The next two Maries are often conflated because of the sticky issue of anointing, but at different (and very famous) moments retain fundamentally separate, indeed vigorously three-dimensional personae, exceeding even many of the twelve disciples in symbolic and poetic intensity: (5) Mary of Bethany, the sister of Martha and Lazarus (Lk. 16:38–42, Jn. 11:1 ff.), and (6) Mary Magdalene (Mk. 16:9, Lk. 8:2). In some respects both of these Maries are of greater importance than all the others except for the Virgin Mary, and it is odd that there should have existed in the earliest centuries of Christianity any uncertainty or confusion as to their respective roles and identities.
Finally, bringing up the rear are (7) Mary, the mother of Mark, who appears only once (Acts 12:12); and (8) the Mary who is saluted by Paul in his letter to the Romans (16:12), which ipso facto guarantees that she lived...in Rome.
The name Mary derives from the Hebrew Miriam, as in the sister of Moses and Aaron in Exodus, but it seems to have been in widespread use in Palestine in the late first century B.C. not so much because of this distinguished provenance, but because of the far more current influence of Miriam, the queen consort of Herod the Great.

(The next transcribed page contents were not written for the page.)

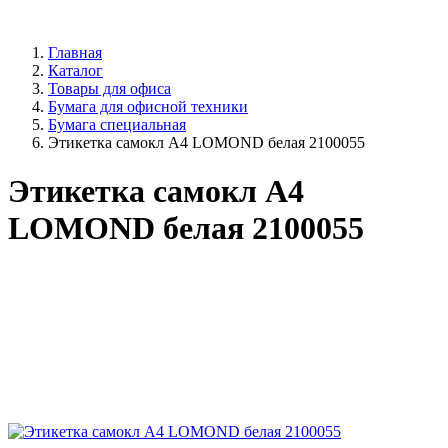
Главная
Каталог
Товары для офиса
Бумага для офисной техники
Бумага специальная
Этикетка самокл А4 LOMOND белая 2100055
Этикетка самокл А4
LOMOND белая 2100055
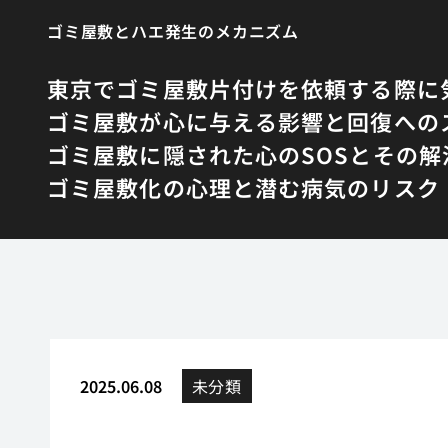
ゴミ屋敷とハエ発生のメカニズム
東京でゴミ屋敷片付けを依頼する際に
ゴミ屋敷が心に与える影響と回復への
ゴミ屋敷に隠された心のSOSとその解
ゴミ屋敷化の心理と潜む病気のリスク
2025.06.08
未分類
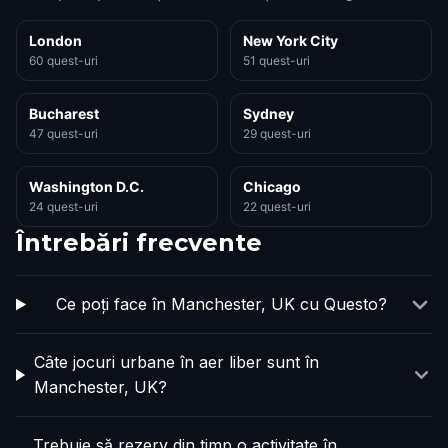
London
New York City
60 quest-uri
51 quest-uri
Bucharest
Sydney
47 quest-uri
29 quest-uri
Washington D.C.
Chicago
24 quest-uri
22 quest-uri
Întrebări frecvente
Ce poți face în Manchester, UK cu Questo?
Câte jocuri urbane în aer liber sunt în
Manchester, UK?
Trebuie să rezerv din timp o activitate în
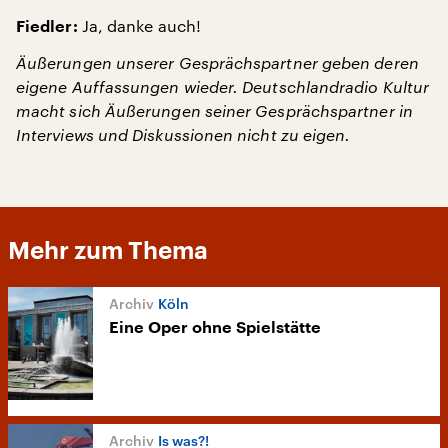
Ja, danke auch!
Fiedler:
Äußerungen unserer Gesprächspartner geben deren
eigene Auffassungen wieder. Deutschlandradio Kultur
macht sich Äußerungen seiner Gesprächspartner in
Interviews und Diskussionen nicht zu eigen.
Mehr zum Thema
Köln
Eine Oper ohne Spielstätte
Is was?!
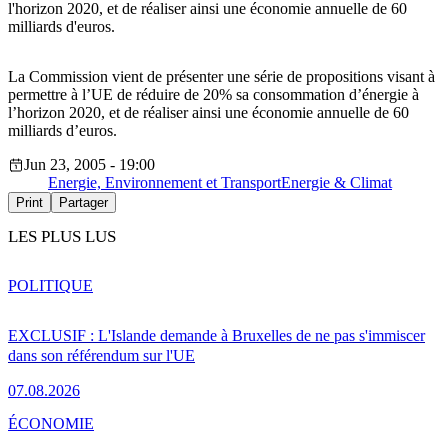
l'horizon 2020, et de réaliser ainsi une économie annuelle de 60
milliards d'euros.
La Commission vient de présenter une série de propositions visant à
permettre à l’UE de réduire de 20% sa consommation d’énergie à
l’horizon 2020, et de réaliser ainsi une économie annuelle de 60
milliards d’euros.
Jun 23, 2005 - 19:00
Energie, Environnement et Transport
Energie & Climat
Print
Partager
LES PLUS LUS
POLITIQUE
EXCLUSIF : L'Islande demande à Bruxelles de ne pas s'immiscer
dans son référendum sur l'UE
07.08.2026
ÉCONOMIE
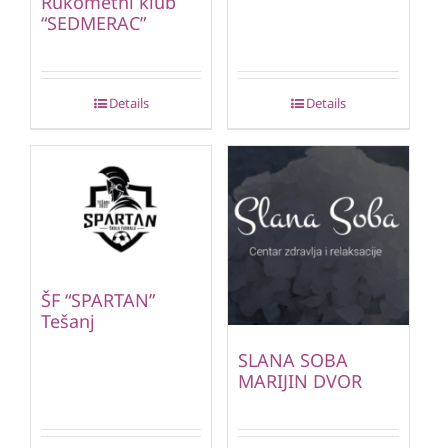
Rukometni klub
“SEDMERAC”
Details
Details
ŠF “SPARTAN”
Tešanj
SLANA SOBA
MARIJIN DVOR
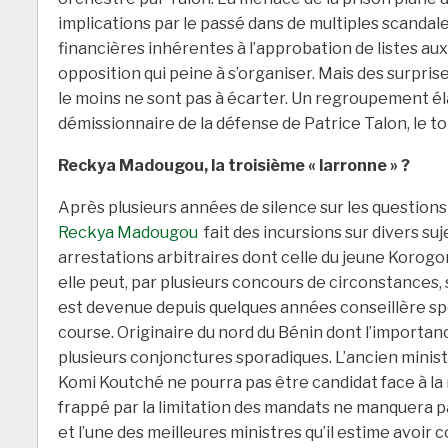
implications par le passé dans de multiples scanda
financières inhérentes à l’approbation de listes au
opposition qui peine à s’organiser. Mais des surpris
le moins ne sont pas à écarter. Un regroupement élar
démissionnaire de la défense de Patrice Talon, le t
Reckya Madougou, la troisième « larronne » ?
Après plusieurs années de silence sur les questions
Reckya Madougou
fait des incursions sur divers suj
arrestations arbitraires dont celle du jeune Korogo
elle peut, par plusieurs concours de circonstances, se 
est devenue depuis quelques années conseillère spéc
course. Originaire du nord du Bénin dont l’importan
plusieurs conjonctures sporadiques. L’ancien ministr
Komi Koutché ne pourra pas être candidat face à la r
frappé par la limitation des mandats ne manquera pas à
et l’une des meilleures ministres qu’il estime avoir 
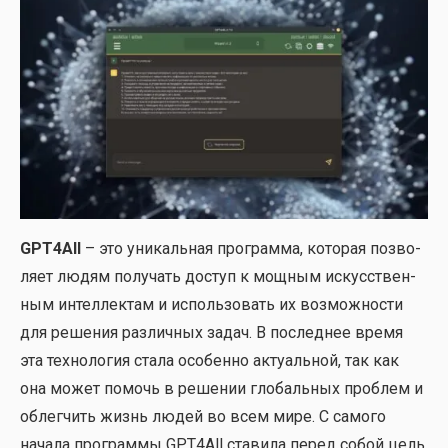
GPT4All
– это уни­каль­ная про­грам­ма, кото­рая поз­во­
ля­ет людям полу­чать доступ к мощ­ным искус­ствен­
ным интел­лек­там и исполь­зо­вать их воз­мож­но­сти
для реше­ния раз­лич­ных задач. В послед­нее вре­мя
эта тех­но­ло­гия ста­ла осо­бен­но акту­аль­ной, так как
она может помочь в реше­нии гло­баль­ных про­блем и
облег­чить жизнь людей во всем мире. С само­го
нача­ла про­грам­мы GPT4All ста­ви­ла перед собой цель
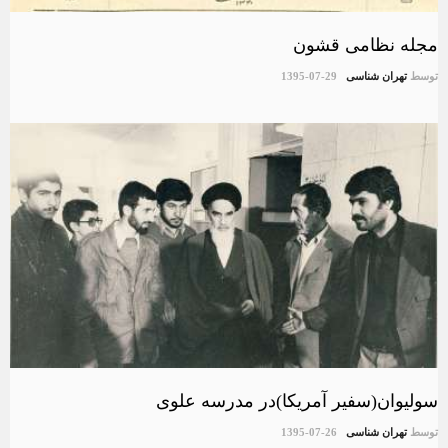
مجله نظامی قشون
توسط
تهران شناسی
1395-07-29
سولیوان(سفیر آمریکا)در مدرسه علوی
توسط
تهران شناسی
1395-07-26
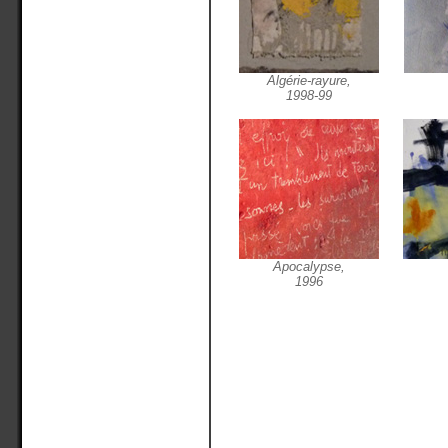
Algérie-rayure,
1998-99
Apocalypse,
1996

What is especially puzzling about all this is that the Gospel witnesses rarely feel the need to make a more convincing effort to avoid what by any measure is an apparently unnecessary source of great confusion. It seems somehow counter-intuitive for no fewer than three Maries to be present with Jesus at Golgotha, and two (with Salome) at the empty tomb, unless, of course, that is precisely what the Gospel-writers urged us to know, understand, and accept.